North Carolina put on probation by accrediting agency

By Emery P. Dalesio, Associated Press
The academic investigation grew out a 2010 investigation into the football program.

Raleigh, N.C. — An accreditation agency important to colleges receiving federal funds put the University of North Carolina at Chapel Hill on probation Thursday for a year over its academic fraud scandal.

The board of Southern Association of Colleges and Schools' Commission on Colleges stopped short of imposing the harshest penalty, which would have blocked the country's oldest public university from receiving federal funds including student loan proceeds.

At a meeting in Portsmouth, Virginia, the group determined that UNC failed to comply with seven key operating principals for member universities — among them: integrity, program content, control of intercollegiate athletics and academic support services.

The practical effect of the sanction is that "they just have to send us more documentation to show their compliance with seven of these principals," commission President Belle Wheelan said.

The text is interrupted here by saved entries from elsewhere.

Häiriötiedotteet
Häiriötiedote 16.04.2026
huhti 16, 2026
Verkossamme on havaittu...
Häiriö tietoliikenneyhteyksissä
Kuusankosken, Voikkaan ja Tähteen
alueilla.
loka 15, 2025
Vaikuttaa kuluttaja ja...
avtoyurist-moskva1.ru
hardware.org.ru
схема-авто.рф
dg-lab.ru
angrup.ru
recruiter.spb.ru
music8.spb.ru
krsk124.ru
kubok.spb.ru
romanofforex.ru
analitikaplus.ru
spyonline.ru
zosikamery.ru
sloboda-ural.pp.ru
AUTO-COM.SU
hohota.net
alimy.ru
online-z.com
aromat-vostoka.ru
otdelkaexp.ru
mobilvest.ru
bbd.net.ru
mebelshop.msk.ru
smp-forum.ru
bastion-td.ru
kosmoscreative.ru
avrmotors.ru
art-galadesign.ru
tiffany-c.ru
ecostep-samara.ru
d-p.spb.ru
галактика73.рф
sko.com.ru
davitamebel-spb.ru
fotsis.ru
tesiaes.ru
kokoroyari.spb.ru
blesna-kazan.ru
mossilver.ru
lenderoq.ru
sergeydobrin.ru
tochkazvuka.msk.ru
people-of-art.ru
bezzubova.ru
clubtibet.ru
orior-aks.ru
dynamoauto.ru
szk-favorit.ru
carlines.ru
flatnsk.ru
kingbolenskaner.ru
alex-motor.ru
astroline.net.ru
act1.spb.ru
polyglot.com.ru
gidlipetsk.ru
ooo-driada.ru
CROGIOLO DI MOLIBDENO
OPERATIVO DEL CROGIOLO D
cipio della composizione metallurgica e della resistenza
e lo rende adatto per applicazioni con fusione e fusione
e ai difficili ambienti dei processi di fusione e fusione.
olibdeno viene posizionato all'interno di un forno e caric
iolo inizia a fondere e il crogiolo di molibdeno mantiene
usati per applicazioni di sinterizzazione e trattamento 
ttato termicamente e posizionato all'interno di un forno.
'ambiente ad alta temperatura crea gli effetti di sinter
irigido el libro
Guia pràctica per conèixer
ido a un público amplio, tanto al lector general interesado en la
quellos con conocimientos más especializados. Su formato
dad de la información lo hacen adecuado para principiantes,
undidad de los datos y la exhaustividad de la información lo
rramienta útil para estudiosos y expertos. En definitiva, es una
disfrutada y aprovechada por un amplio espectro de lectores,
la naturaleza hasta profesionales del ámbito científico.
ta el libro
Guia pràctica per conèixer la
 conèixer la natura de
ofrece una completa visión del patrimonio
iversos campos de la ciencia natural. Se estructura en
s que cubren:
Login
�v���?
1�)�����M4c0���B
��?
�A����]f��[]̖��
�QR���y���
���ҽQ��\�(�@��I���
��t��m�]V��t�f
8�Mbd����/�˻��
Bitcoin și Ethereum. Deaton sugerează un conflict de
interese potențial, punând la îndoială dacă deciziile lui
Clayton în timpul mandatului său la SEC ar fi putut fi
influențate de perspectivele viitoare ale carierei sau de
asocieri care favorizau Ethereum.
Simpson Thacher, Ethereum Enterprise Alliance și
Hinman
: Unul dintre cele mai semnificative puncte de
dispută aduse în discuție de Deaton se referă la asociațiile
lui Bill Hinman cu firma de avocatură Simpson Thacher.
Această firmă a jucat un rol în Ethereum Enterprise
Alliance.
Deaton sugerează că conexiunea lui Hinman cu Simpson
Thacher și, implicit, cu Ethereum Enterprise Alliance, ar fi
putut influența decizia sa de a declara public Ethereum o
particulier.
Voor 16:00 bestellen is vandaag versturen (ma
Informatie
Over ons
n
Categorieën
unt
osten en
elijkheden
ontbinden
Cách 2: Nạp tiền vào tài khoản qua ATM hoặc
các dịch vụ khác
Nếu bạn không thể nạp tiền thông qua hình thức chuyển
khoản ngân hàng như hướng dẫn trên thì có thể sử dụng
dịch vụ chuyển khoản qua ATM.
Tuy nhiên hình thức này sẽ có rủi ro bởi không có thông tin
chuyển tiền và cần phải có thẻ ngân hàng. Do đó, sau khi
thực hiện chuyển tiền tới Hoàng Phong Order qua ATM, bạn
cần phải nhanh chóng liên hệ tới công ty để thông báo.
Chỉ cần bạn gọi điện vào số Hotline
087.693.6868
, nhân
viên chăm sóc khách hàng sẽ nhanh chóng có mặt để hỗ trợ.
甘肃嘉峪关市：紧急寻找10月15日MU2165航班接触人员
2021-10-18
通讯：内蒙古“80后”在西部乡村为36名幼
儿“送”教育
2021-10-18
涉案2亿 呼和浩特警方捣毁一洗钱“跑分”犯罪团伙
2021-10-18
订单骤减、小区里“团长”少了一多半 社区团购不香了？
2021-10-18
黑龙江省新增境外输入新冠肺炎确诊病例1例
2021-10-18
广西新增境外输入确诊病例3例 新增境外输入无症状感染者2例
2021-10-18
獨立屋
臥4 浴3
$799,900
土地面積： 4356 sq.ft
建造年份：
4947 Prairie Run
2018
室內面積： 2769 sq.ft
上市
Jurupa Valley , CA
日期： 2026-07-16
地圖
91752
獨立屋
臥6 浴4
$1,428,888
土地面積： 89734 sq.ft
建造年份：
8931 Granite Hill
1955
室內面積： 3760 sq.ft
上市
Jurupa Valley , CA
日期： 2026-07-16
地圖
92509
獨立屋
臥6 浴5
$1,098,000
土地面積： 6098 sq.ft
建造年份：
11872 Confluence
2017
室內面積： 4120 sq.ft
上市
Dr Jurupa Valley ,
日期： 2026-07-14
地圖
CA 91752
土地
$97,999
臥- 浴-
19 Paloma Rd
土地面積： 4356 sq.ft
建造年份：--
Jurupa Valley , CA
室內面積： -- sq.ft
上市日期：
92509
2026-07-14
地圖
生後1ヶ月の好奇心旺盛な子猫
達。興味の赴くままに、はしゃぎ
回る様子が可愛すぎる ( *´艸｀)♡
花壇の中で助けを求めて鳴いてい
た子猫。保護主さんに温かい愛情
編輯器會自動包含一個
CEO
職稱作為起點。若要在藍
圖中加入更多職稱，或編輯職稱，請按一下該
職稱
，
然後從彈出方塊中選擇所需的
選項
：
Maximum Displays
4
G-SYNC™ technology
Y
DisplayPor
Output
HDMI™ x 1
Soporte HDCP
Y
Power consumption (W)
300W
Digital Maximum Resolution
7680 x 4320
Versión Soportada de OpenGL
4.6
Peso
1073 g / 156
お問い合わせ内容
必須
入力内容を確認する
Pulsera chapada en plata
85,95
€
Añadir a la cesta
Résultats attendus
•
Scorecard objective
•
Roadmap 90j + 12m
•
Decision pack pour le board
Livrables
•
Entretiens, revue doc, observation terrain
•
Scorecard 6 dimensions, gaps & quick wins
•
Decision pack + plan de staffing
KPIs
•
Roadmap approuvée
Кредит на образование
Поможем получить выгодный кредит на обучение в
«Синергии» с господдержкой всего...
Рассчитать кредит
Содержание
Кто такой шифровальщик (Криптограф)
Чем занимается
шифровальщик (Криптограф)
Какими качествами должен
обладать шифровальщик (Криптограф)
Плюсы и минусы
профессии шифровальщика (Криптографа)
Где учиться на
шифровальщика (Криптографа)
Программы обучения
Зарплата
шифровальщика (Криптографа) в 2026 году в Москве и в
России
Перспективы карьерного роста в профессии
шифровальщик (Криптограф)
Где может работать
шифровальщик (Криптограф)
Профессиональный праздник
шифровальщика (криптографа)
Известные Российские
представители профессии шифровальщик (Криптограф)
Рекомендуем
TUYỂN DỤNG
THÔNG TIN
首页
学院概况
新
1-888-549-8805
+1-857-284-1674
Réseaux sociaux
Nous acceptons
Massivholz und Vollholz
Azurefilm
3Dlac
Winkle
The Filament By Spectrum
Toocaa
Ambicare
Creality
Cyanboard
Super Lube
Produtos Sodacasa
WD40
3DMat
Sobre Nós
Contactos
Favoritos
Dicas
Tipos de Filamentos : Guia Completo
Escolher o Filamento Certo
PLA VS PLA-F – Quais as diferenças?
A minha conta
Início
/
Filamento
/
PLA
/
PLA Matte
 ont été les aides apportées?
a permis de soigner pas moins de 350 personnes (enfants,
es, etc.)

The agency previously opted against punishing UNC but acted after learning last fall of the scope of fake classes and artificially high grades in one academic department. A report revealed that the fake classes in the African studies department had gone on for nearly two decades. About half the 3,100 students who took the classes were athletes.

Campus officials had no immediate comment Thursday.

A report in October by former U.S. Justice Department official Kenneth Wainstein found lecture classes that didn't meet and were treated as an independent study requiring a research paper or two. Wainstein's report also detailed how academic counselors enrolled athletes in those classes and how poor oversight throughout the university allowed the fraud to run unchecked for so long.

Wainstein was able to interview former department chairman Julius Nyang'oro and retired administrator Deborah Crowder. Neither had cooperated with earlier investigations but spoke to Wainstein after a state prosecutor agreed not to press charges.

The academic investigation grew out a 2010 investigation into the football program.

The country's main college sports sanctioning body, the NCAA, last month accused UNC of failing to control its intercollegiate athletics program and four other severe violations, but didn't charge the school with academic fraud.